*** EXTRACT PROVIDED Section Begins ***
Outlier votes

HanonO · November 21, 2022, 9:39pm

Historically I believe this has happened, though not to the extent of 60 accounts. Accounts can be traced by IP address, and it’s likely easy to review voters who only cast five votes to qualify and consistently boost one specific entry.

mathbrush · November 21, 2022, 9:40pm

I gave a score of 1 to around three games: Traveller’s Log, 4 edith + 2 niki, and Tower of Plargh (I think; maybe one was a 2). To me they were much less enjoyable than the average comp game, and I think it was important to communicate that to the authors as they entered a competition centered on feedback. I think it’s important for them to know why, so I also gave them 1 star on IFDB along with reviews.

I don’t think people are arguing about these kinds of ratings (especially since 25 other people gave one of those games a 1).

I do think the Miriam Lane vote was probably in bad taste. But I can think of reasons for giving a very low rating to a game for ideological reasons. I unsubscribed to a podcast recently because the author was adapting a classic story which turned out to have the n-word in it, and they just casually recorded it and didn’t put a warning on the episode. I like to listen at home, and I don’t want my son wondering why he’s hearing the n-word. I even wrote the podcaster, and he said many people had complained and he was going to change his podcast to stop doing it.

Nothing in these game is as bad as that, but According to Cain, for instance (which I would have given a 10 if I hadn’t beta tested) has very uncomfortable incest scenes. I think someone would be completely justified for 1-voting the game for the incest alone, since that would send a message about what kind of stories you want to see. But that kind of voting would be best accompanied by an actual review to explain the problem you have.
*** EXTRACT PROVIDED Section Ends ***
*** DATASET RECORDS Section Begins ***
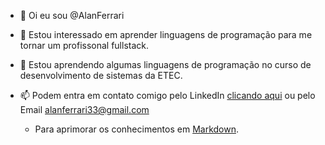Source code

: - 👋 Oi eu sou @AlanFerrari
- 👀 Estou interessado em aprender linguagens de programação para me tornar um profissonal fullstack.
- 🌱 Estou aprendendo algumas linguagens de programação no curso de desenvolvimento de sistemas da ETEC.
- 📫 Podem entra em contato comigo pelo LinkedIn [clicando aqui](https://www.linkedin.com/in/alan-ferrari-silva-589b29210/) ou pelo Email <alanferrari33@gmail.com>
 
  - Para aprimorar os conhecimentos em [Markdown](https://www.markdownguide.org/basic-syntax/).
*** DATASET RECORDS Section Ends ***
*** DATASET RECORDS Section Begins ***
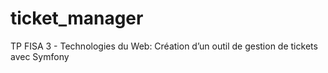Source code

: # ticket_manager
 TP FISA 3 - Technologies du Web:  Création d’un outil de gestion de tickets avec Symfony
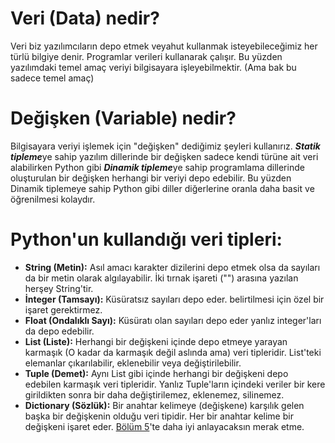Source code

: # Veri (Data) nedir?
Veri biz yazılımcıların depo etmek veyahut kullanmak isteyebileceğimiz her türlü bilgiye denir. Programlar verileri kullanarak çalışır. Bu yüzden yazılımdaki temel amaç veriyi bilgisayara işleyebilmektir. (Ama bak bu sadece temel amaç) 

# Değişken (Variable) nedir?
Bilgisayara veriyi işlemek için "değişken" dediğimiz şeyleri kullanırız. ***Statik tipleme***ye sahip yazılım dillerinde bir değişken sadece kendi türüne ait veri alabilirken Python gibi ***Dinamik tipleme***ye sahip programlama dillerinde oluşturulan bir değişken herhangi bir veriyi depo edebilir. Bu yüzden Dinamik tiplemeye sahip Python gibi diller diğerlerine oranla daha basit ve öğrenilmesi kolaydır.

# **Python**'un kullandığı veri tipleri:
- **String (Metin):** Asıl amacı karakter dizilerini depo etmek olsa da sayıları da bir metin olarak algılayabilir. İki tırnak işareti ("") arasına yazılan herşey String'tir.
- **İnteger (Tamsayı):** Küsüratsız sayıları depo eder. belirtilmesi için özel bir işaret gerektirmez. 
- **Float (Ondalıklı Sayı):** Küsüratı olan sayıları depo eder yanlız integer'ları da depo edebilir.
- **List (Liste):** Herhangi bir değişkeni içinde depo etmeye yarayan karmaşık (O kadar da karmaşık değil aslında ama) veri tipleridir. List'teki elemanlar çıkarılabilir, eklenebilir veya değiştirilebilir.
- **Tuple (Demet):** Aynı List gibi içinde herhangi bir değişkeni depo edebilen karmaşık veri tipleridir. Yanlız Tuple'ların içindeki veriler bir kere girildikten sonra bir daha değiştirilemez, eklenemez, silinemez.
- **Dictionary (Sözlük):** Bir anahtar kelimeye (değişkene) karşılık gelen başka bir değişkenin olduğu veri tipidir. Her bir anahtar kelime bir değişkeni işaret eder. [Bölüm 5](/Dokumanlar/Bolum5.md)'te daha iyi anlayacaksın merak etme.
*** DATASET RECORDS Section Ends ***
*** DATASET RECORDS Section Begins ***
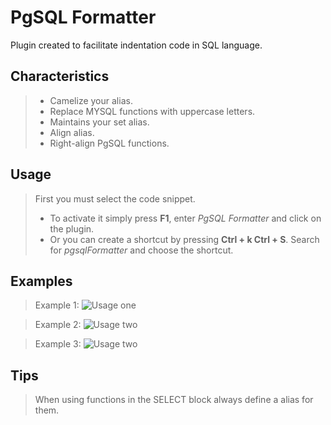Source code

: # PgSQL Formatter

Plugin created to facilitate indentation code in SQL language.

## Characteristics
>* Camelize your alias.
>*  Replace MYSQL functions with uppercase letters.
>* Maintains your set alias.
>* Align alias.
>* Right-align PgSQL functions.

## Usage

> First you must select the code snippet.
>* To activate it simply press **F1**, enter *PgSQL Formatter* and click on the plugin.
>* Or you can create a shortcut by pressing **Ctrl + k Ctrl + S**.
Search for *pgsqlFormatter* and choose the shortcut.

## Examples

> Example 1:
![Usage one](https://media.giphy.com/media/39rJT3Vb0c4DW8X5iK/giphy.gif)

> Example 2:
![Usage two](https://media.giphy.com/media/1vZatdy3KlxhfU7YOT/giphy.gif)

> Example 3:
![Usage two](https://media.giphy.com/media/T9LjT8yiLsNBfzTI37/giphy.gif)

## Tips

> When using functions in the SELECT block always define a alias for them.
*** DATASET RECORDS Section Ends ***
**STUDY QUESTIONS**.
1) In the outlier votes thread, explain in one to three sentences why mathbrush gave a score of 1 to Traveller's Log and the other two games he names.
2) Summarize the outlier votes thread in two sentences.
3) Copy the outlier votes thread between "I gave a score" and "along with reviews.", inclusive, renaming "authors" as "creators".

**SOLVED PROBLEMS**.
1) He found them much less enjoyable than the average comp game. He thought it was important to communicate that to the authors because they had entered a competition centered on feedback.

2) One post says vote boosting has probably happened before, though not with as many as 60 accounts, and that such accounts can be traced by IP address and by voters who cast only five votes while consistently boosting one entry. Mathbrush explains giving a few games a score of 1 along with IFDB reviews, calls the Miriam Lane vote probably in bad taste, and argues that 1-voting a game for content such as the incest scenes in According to Cain can be justified but is best accompanied by a review explaining the problem.

3)
I gave a score of 1 to around three games: Traveller’s Log, 4 edith + 2 niki, and Tower of Plargh (I think; maybe one was a 2). To me they were much less enjoyable than the average comp game, and I think it was important to communicate that to the creators as they entered a competition centered on feedback. I think it’s important for them to know why, so I also gave them 1 star on IFDB along with reviews.